• [WORK TO BE COMPLETED] The word to look for is "send". Report every line of the entries below that has it.

• [EXCERPTED RECORDS]
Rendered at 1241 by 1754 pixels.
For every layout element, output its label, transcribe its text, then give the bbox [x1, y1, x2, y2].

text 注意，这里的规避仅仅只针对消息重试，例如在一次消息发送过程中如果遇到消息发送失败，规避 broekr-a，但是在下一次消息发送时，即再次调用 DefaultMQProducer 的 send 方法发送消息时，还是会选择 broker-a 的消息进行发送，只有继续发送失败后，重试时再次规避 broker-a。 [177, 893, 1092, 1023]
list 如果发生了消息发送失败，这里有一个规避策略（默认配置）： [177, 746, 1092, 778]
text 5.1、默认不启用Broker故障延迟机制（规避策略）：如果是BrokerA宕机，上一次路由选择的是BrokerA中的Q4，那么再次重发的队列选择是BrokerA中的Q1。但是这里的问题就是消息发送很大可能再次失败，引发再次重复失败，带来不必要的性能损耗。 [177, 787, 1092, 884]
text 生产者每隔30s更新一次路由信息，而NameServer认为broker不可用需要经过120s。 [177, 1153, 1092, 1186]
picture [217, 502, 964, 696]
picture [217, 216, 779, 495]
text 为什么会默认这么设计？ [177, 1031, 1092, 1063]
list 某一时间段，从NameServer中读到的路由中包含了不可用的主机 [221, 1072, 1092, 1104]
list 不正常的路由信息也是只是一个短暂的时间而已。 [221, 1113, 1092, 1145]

--

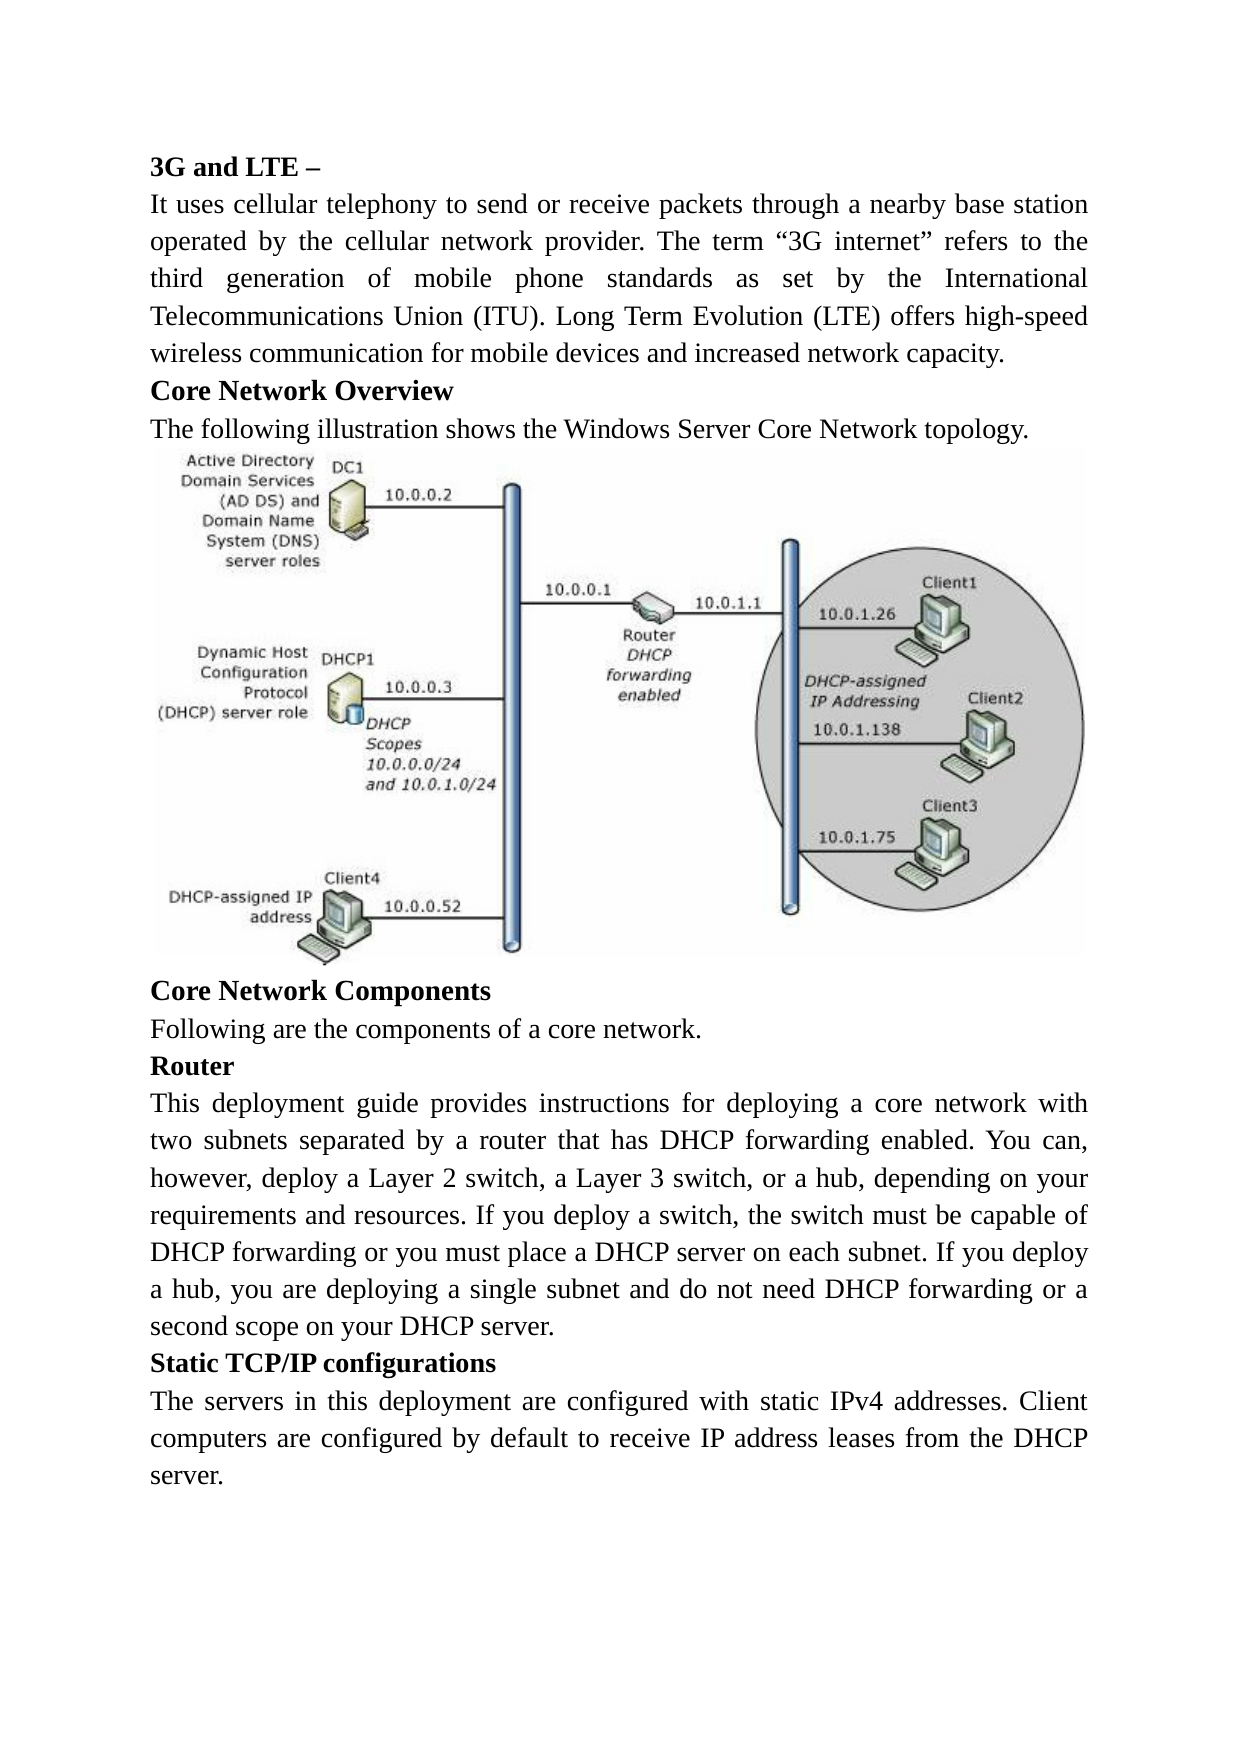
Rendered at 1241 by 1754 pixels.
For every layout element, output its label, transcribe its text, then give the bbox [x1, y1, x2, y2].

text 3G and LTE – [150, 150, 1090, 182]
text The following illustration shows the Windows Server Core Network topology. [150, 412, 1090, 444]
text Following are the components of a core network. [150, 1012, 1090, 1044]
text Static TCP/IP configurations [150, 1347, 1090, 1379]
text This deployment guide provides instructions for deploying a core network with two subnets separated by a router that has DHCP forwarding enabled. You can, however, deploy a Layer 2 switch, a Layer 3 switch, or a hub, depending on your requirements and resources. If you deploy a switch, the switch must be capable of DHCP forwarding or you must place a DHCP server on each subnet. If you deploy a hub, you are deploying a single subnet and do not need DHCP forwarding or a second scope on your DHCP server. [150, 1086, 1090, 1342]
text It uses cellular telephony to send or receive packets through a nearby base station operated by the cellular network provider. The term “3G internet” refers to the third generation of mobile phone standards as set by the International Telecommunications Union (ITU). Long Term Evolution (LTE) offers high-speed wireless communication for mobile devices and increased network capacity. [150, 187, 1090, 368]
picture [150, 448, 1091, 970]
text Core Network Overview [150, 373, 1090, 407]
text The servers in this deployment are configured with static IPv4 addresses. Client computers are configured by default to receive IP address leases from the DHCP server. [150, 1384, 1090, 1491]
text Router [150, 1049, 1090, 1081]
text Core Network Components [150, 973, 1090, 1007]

• [REPLY TO THE EXERCISE]
text 注意，这里的规避仅仅只针对消息重试，例如在一次消息发送过程中如果遇到消息发送失败，规避 broekr-a，但是在下一次消息发送时，即再次调用 DefaultMQProducer 的 send 方法发送消息时，还是会选择 broker-a 的消息进行发送，只有继续发送失败后，重试时再次规避 broker-a。 [177, 893, 1092, 1023]
text It uses cellular telephony to send or receive packets through a nearby base station operated by the cellular network provider. The term “3G internet” refers to the third generation of mobile phone standards as set by the International Telecommunications Union (ITU). Long Term Evolution (LTE) offers high-speed wireless communication for mobile devices and increased network capacity. [150, 187, 1090, 368]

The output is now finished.